NAHMS Beef 2017 Study

Steve Boyles, OSU Extension Beef Specialist

Next month the U.S. Department of Agriculture’s (USDA) National Animal Health Monitoring System (NAHMS) will launch Beef 2017, its fourth national study of U.S. beef cow-calf operations. Beef 2017 will take an in-depth look at U.S. beef cow-calf operations and provide the industry with new and valuable information regarding animal health and management trends in the U.S. beef industry from 1993 to 2017.  Three study objectives were identified for the Beef 2017 study.

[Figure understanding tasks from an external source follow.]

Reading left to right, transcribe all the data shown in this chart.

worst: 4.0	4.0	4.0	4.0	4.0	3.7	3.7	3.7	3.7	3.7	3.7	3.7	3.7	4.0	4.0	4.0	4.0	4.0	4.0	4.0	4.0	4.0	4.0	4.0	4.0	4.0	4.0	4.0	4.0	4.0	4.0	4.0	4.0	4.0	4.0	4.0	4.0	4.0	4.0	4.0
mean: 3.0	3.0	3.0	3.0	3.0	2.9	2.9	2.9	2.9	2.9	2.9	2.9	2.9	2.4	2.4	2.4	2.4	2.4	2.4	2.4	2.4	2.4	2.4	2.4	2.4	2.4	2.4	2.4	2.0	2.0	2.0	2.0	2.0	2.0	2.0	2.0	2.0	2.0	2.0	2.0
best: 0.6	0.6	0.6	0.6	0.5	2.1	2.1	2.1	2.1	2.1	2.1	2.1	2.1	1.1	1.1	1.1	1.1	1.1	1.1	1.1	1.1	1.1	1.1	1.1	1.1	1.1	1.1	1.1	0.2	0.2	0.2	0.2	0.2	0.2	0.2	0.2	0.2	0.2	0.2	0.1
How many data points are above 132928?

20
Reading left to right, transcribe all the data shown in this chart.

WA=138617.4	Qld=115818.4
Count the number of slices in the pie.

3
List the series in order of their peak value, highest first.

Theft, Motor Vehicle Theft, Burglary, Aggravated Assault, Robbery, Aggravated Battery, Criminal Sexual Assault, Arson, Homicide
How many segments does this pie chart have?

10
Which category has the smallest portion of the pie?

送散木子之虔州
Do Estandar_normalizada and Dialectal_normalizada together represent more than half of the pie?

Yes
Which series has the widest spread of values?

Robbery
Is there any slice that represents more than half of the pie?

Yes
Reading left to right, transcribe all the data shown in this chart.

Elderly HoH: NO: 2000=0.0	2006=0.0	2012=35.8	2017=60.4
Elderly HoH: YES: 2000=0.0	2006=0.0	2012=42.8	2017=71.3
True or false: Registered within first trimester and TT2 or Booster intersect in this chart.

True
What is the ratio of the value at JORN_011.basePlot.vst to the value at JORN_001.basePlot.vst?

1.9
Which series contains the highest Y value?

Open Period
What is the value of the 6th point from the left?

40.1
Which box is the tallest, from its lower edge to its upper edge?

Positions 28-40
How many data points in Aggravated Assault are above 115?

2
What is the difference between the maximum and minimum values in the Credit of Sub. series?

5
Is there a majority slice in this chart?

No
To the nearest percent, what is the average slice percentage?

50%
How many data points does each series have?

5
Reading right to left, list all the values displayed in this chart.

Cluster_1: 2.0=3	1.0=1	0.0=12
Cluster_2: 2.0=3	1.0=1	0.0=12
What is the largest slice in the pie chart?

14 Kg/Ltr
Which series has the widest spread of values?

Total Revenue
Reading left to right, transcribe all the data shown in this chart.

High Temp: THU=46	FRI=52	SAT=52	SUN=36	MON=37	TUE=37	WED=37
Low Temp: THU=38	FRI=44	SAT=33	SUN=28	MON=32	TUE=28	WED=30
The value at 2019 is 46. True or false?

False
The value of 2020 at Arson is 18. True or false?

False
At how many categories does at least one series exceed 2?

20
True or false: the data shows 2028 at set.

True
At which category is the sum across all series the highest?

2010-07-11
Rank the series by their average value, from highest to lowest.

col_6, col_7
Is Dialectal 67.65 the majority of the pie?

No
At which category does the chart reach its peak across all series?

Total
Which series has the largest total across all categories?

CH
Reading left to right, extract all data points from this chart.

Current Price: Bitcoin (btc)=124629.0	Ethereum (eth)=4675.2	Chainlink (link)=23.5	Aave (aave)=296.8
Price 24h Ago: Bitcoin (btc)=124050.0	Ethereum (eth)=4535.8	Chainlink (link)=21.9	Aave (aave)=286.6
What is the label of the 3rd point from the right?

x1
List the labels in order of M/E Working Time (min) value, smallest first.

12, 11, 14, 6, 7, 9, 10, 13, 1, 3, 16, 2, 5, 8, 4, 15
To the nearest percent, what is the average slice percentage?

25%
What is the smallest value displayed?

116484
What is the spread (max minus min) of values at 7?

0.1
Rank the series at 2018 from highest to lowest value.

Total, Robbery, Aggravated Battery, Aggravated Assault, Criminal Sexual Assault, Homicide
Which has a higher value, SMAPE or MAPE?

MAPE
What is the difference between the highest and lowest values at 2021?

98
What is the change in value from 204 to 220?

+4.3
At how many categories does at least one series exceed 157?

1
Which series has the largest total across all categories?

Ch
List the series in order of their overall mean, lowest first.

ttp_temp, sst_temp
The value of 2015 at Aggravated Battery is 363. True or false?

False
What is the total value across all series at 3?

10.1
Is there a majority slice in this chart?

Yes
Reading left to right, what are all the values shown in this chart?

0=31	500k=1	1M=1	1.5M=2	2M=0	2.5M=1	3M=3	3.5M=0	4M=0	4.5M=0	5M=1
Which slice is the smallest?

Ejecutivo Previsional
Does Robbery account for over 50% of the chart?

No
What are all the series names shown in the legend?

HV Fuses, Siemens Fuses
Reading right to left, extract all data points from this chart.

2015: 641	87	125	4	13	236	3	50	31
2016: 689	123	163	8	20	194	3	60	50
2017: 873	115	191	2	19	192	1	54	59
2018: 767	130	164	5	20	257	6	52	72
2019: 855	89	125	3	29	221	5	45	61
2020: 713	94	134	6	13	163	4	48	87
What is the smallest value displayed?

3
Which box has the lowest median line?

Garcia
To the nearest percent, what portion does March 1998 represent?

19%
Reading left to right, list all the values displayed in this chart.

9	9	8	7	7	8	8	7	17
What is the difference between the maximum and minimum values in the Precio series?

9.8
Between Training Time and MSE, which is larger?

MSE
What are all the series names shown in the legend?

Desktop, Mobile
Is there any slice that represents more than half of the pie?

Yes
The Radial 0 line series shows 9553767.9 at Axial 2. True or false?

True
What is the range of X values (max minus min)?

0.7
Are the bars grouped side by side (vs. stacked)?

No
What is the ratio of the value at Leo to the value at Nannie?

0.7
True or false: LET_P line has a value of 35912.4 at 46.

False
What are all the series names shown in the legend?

  1. Describe trends in beef cow–calf health and management practices, specifically:
  • Cow health and longevity,
  • Calf health,
  • Reproductive efficiency,
  • Selection methods for herd improvement including tests of genetic merit, and
  • Biosecurity
  1. Describe management practices and producer beliefs related to:
  • Animal welfare,
  • Emergency preparedness,
  • Environmental stewardship, and
  • Record keeping and animal identification practices.
  1. Describe antimicrobial use practices (stewardship) and determine the prevalence and antimicrobial resistance patterns of potential food-safety pathogens:
  • Types and reasons for use of antimicrobial drugs by animal type
  • Stewardship
     Use of alternatives for disease control
     Use of Beef Quality Assurance principles
     Veterinarian-client-patient relationship
     Information sources
  • Enteric organism antimicrobial resistance assessments (e.g., Salmonella, E. coli, Enterococcus)

What participation involves

From October through December 2017, representatives from the USDA’s National Agricultural Statistics Service (NASS) will contact randomly selected beef cow-calf operators in 24 States (including Ohio) for phase 1 of the study. NASS representatives will conduct personal interviews with all participating operations that have one or more beef cows. For operations that choose to continue to phase II of the study and are eligible to do so, representatives from USDA’s Veterinary Services will visit from January through March 2018 to administer the phase II questionnaire. Representatives will also offer a range of biologic sampling activities in which producers can choose to participate.

Participating beef cow-calf operators will receive:

  • Summary reports from the study that will provide national and regional benchmarks for their operation,
  • Information sheets derived from study data that discuss the findings and their implications, and
  • Results from biologic sampling activities.

Privacy

Because NAHMS studies rely on voluntary participation, the privacy of every participant is protected. Only those collecting the data know the identity of the respondent. No name or contact information will be associated with individual data, and no data will be reported in a way that could reveal the identity of a participant. Data are presented only in an aggregate manner.